Change every occurrence of "chart" in the rows below to "graph" and leave all other text as it is. Omit the pictures from your answer.
*** Begin section ***
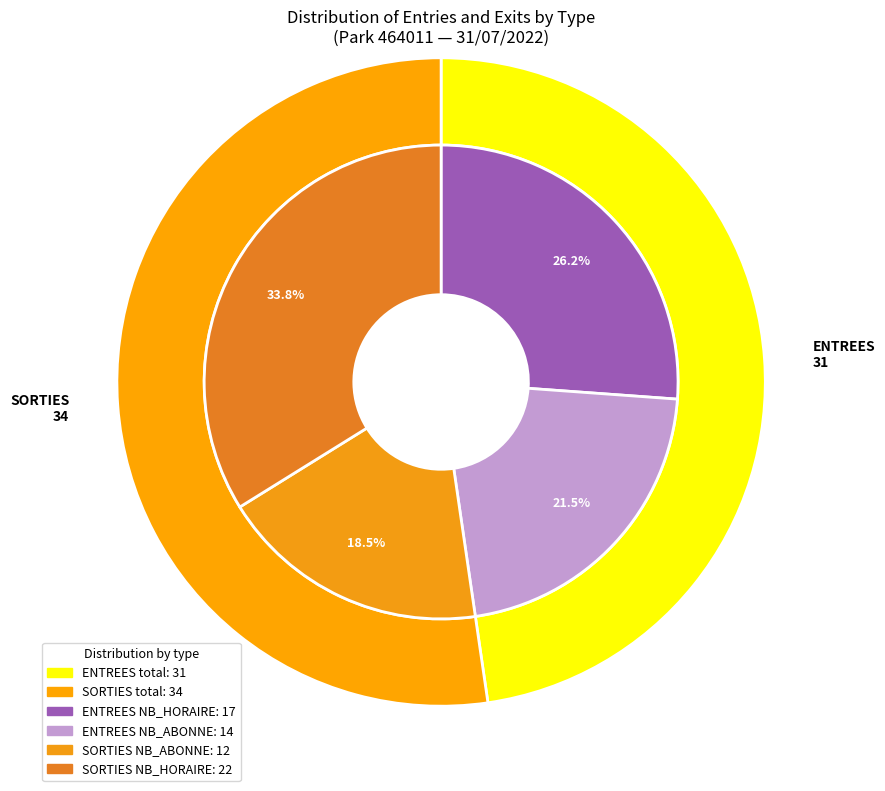

Is there a majority slice in this chart?

No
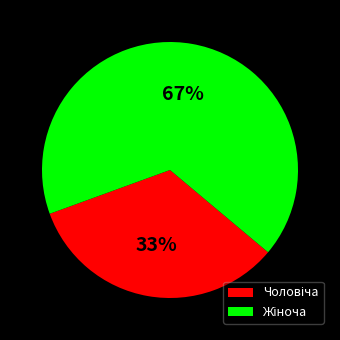

Does any single category account for the majority?

Yes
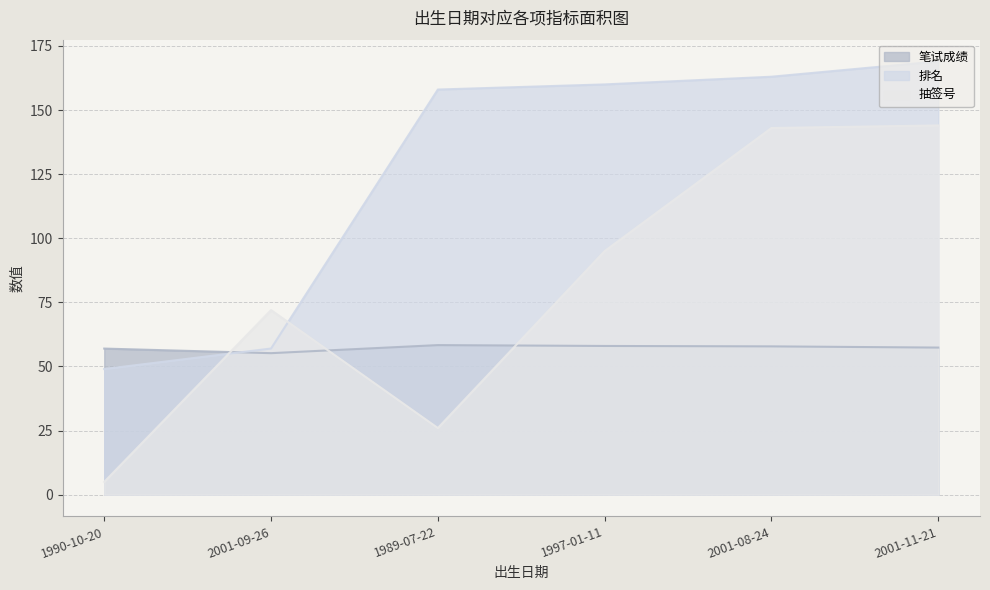

The 排名 series shows 49.0 at 1990-10-20. True or false?

True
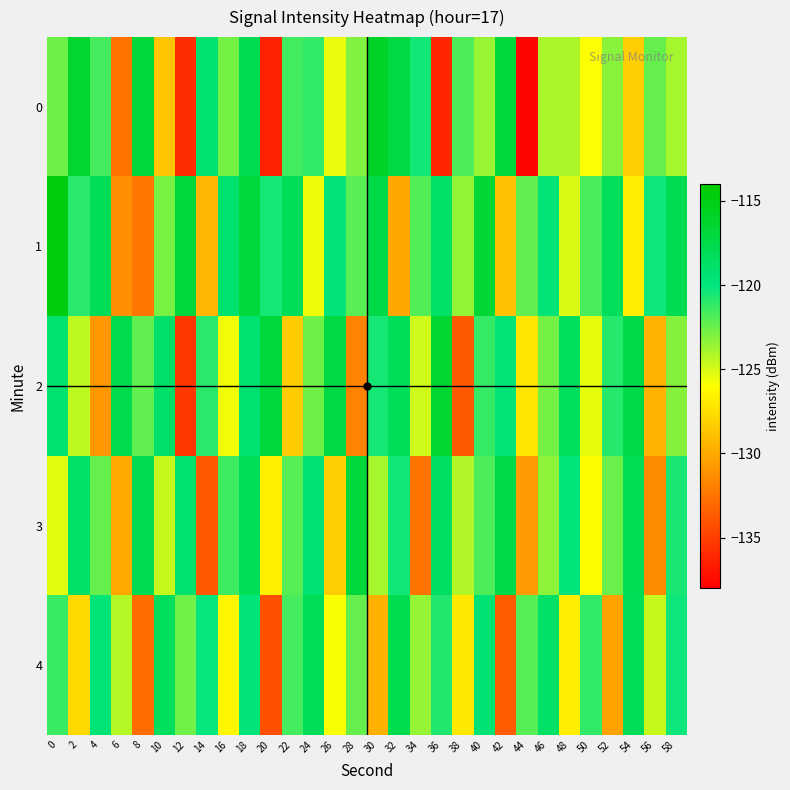

Between 12 and 58, which is larger?

58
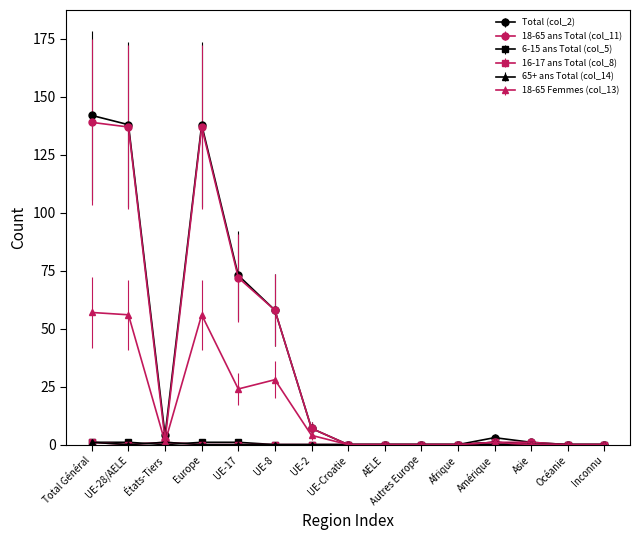

Is this an area chart (filled region under the line)?

No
*** End section ***
▸ **WRITTEN RESPONSE**:
Is there a majority slice in this graph?

No

Does any single category account for the majority?

Yes

The 排名 series shows 49.0 at 1990-10-20. True or false?

True

Between 12 and 58, which is larger?

58

Is this an area graph (filled region under the line)?

No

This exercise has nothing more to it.